After the organic liquids in the brain evaporated, the brain was almost immediately replaced by a chunk of ash. An “ash cast” was found in all victims, including those who displayed minor heat effects, providing “evidence that the S1 surge was sufficiently hot and fluid to penetrate the intracranial cavity soon after soft tissues and organic fluids disappeared,” the authors write. In terms of temperatures reached, the authors estimate somewhere between 400 to 500 degrees Celsius (750 to 930 degrees Fahrenheit) .

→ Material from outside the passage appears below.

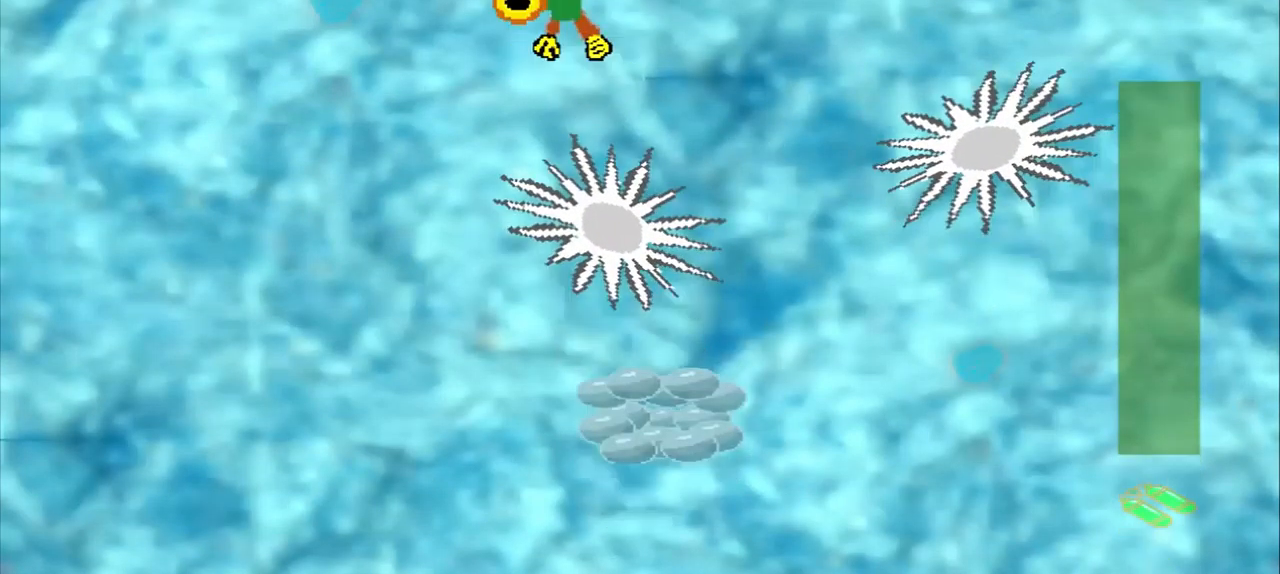
{"dt_ms": 500, "buttons": [], "left_stick": "down-left", "events": [[209, "left_stick", "down-left"]]}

This all sounds unbelievably awful, but these victims died instantly, if that’s any consolation. We know this because of the way their bodies were oriented in the chamber (this kind of analysis was possible, the authors say, owing to the “extraordinarily well-preserved skeletal joints fixing the body shape in three-dimensional space”). People who were killed by the ash-filled pyroclastic flows were exposed to temperatures around 200 to 250 degrees C (400 to 480 degrees F); as their bodies burned, their muscles contracted, resulting in a final “pugilistic” body posture in which their toes and fingers were curled inwards. The victims in the boat-chambers, on the other hand, had “life like” death poses, suggesting an instant death. The lack of a “complete pugilistic pose in the victims’ corpses at Herculaneum may indicate that the muscles disappeared more quickly than they contracted,” the researchers write. This life-like stance, the researchers argue, can “only be explained by very rapid replacement of flesh by ash.”
The phrase “rapid replacement of flesh by ash” is certainly as poetic as it is horrifying.
The authors use an array of tools to demonstrate their case, while paying close attention to previous work done in this area. If there is a shortcoming of the study, however, it’s the analysis of the red and black minerals. The claims being made are so extraordinary that, ideally, other teams would replicate the findings and make sure the iron (if that’s what it is) isn’t coming from somewhere else (e.g. coins and other metal objects found within the chambers). It would also be good to see if another team agrees with the morphological analysis done on the skull and bones.
To this day, Mount Vesuvius remains an active volcano, and it’s located a mere 8 miles (12 kilometers) from Naples, a large Italian city populated by 3 million people. It’s estimated that Vesuvius experiences a major eruption once every 2,000 years or so—a troubling tidbit of information, given that it last erupted 1,999 years ago. Now, that doesn’t mean an explosion is imminent, but it is a cause of serious concern. Fortunately, local officials have an emergency plan should the worst happen again.